Just you in a car, looking out the window and seeing the great rows of palms stationed across the roundabout on a beautiful sunny afternoon, listening to Indian music your photographer has put on and ignoring the chatter of your sales manager in the back as he witters on about the write up you’ll do; about how it will help him close the sale; about how he thinks he made a good impression. Smiling because you are not interested in all that; not interested in the money, in the deal or the sale. You are smiling because you have met another one. Another educated and gentle man and you are beginning to realise that they are all like this; that they must all be like this.

Just you in a car smiling insanely at the memory of the interview you have just done with a very rich man. Just you in a car smiling insanely at the memory of an interview you have just done with a very rich man indeed. Smiling because he is so rich; because you are so poor and yet he offered you only reverent courtesy. Smiling because he is so rich and yet we sat on the kerb talking and smoking, making no excuses for the inconvenience. Smiling because you can still smell his pipe smoke; smoke thick and fragrant like Shisha; thick and fragrant like hallowed English pubs; thick and fragrant like divorced American women.

Smiling too because you have just seen two beautiful bright green flags erected for no purpose other than to colour the earth, and smiling because the thought occurs to you: what a wonderful thing to do, to put up two bright green flags and to care enough that they are always new. And you know that they are new because the harsh Gulf sun has not bleached them yet; their colours still vivid as from a child’s hand.

Just you in a car, not smiling now because you remember home and the things people say, the things you used to say about these wonderful respectful people; these beautiful, friendly honourable and gentle people and you wish that there was something you could do to change the minds of your entire country; change the minds of the entire world.

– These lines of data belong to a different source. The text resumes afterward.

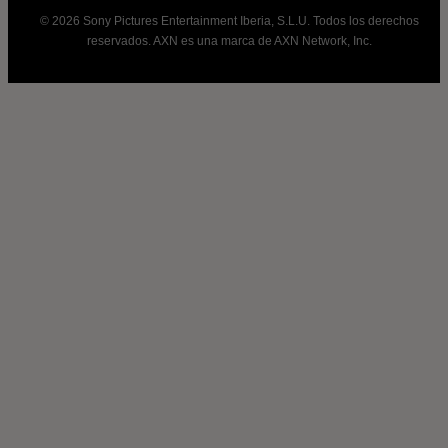
© 2026 Sony Pictures Entertainment Iberia, S.L.U. Todos los derechos
reservados. AXN es una marca de AXN Network, Inc.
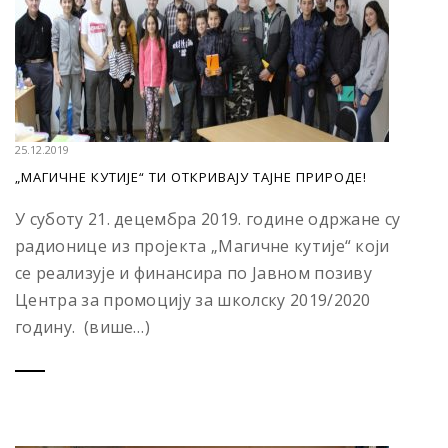
25.12.2019
„МАГИЧНЕ КУТИЈЕ“ ТИ ОТКРИВАЈУ ТАЈНЕ ПРИРОДЕ!
У суботу 21. децембра 2019. године одржане су
радионице из пројекта „Магичне кутије“ који
се реализује и финансира по Јавном позиву
Центра за промоцију за школску 2019/2020
годину. (више…)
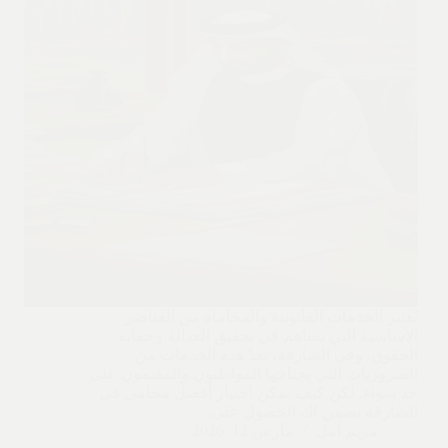
تُعتبر الخدمات القانونية والمحاماة من العناصر
الأساسية التي تساهم في تحقيق العدالة وحماية
الحقوق. وفي الشارقة، تعدّ هذه الخدمات من
الضروريات التي يحتاجها المواطنون والمقيمون على
حد سواء. لكن كيف يمكن اختيار أفضل محامي في
الشارقة يضمن لك الحصول على…
مريم أمل
مارس 12, 2026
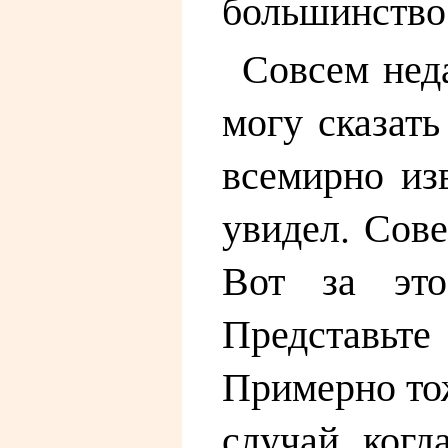
большинство
Совсем неда
могу сказат
всемирно изв
увидел. Сов
Вот за это
Представьте
Примерно тож
случай, когд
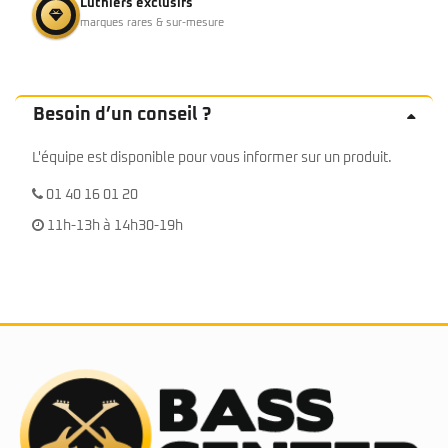
Luthiers exclusifs
marques rares & sur-mesure
Besoin d’un conseil ?
L'équipe est disponible pour vous informer sur un produit.
01 40 16 01 20
11h-13h à 14h30-19h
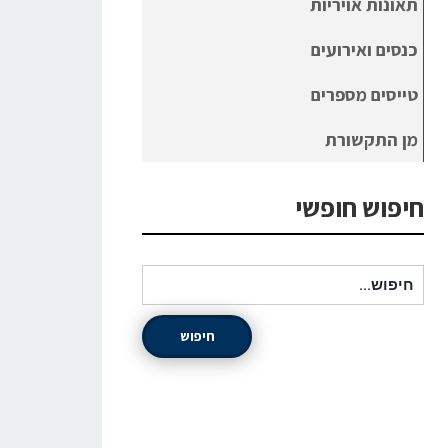
תאונות אויריות
כנסים ואירועים
טייסים מספרים
מן התקשורת
חיפוש חופשי
חיפוש עבור:
חיפוש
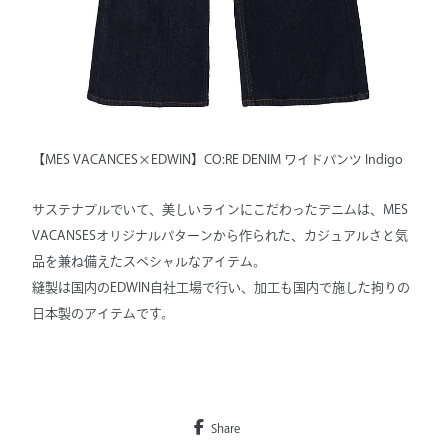
【MES VACANCES×EDWIN】CO:RE DENIM ワイドパンツ Indigo
サステナブルでいて、美しいラインにこだわったデニムは、MES
VACANSESオリジナルパターンから作られた、カジュアルさと気
品を兼ね備えたスペシャルなアイテム。
縫製は国内のEDWIN自社工場で行い、加工も国内で施した拘りの
日本製のアイテムです。
Share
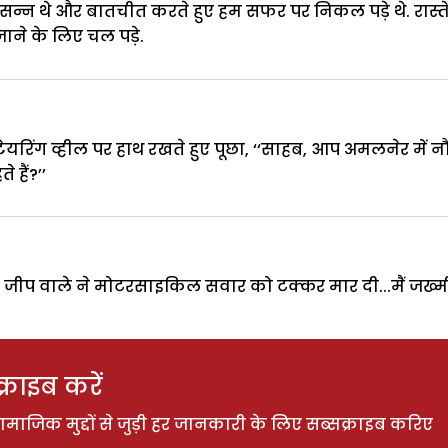
सन्न थे और बातचीत करते हुए हम सफर पर निकल पड़े थे. रास्त
ाने के लिए चल पड़े.
 स्टेयरिंग व्हील पर हाथ रखते हुए पूछा, ‘‘साहब, आप अमलनेर में नौ
हैं?’’
एक जीप वाले ने मोटरसाइकिल सवार को टक्कर मार दी...मैं जख
राइब करें
ाजिक मुद्दों से जुड़ी हर जानकारी के लिए सब्सक्राइब करिए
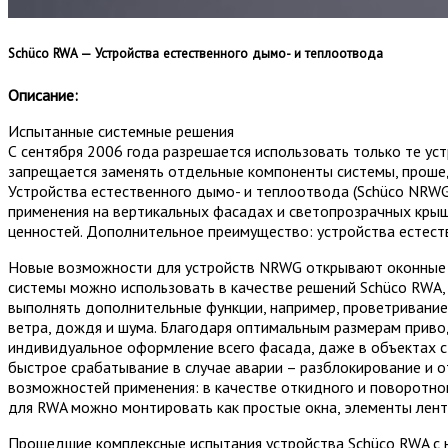
Schüco​ RWA — Устройства естественного дымо- и теплоотвода
Описание:
Испытанные системные решения
С сентября 2006 года разрешается использовать только те у
запрещается заменять отдельные компоненты системы, проше
Устройства естественного дымо- и теплоотвода (Schüco NRW
применения на вертикальных фасадах и светопрозрачных кры
ценностей. Дополнительное преимущество: устройства естес
Новые возможности для устройств NRWG открывают оконные с
системы можно использовать в качестве решений Schüco RWA,
выполнять дополнительные функции, например, проветривание
ветра, дождя и шума. Благодаря оптимальным размерам приво
индивидуальное оформление всего фасада, даже в объектах с
быстрое срабатывание в случае аварии – разблокирование и о
возможностей применения: в качестве откидного и поворотног
для RWA можно монтировать как простые окна, элементы лент
Прошедшие комплексные испытания устройства Schüco RWA с 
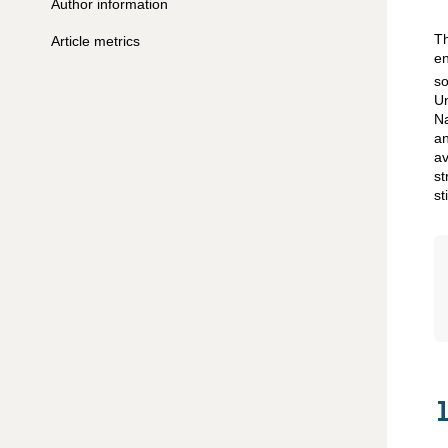
Author information
Th
Article metrics
en
so
Un
Na
an
av
st
st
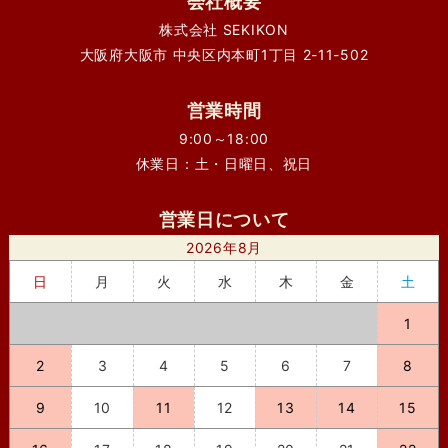
会社概要
株式会社 SEKIKON
大阪府大阪市 中央区内本町1丁目 2-11-502
営業時間
9:00～18:00
休業日：土・日曜日、祝日
営業日について
2026年8月
日
月
火
水
木
金
土
1
2
3
4
5
6
7
8
9
10
11
12
13
14
15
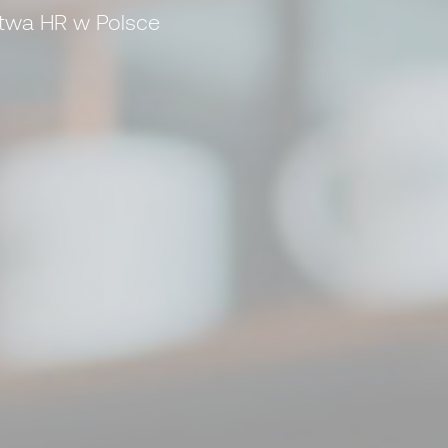
ztwa HR w Polsce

But then you are snapped back to the real world by a blaring horn and an angry shout from the lips of an Arab who is not gentle, not friendly and not honourable because he tells the photographer - an Indian - to go back home to bangla land; that he not wanted in Bahrain. He swears and he is rude and it was him that nearly drove in to you.

XxX

1 Comments:

Anonymous Anonymous said...

A note about Vignettes.

It would appear the definition has changed somewhat. I initially meant them to be postcards, small snippets of life over here; the transmission of a picture in words.

And that they still are, but more, they appear to have taken on elements of the ethereal, and more specifically, the musings of tranced mind whilst travelling in cars. Maybe it is because I am being transported, or because in motion one becomes less tied to a world and freed of physics, the mind will wander. Maybe it is just that with my eyes focused on the world outside, my inner eye is opened.

Maybe it is just because I am a pretentious twit.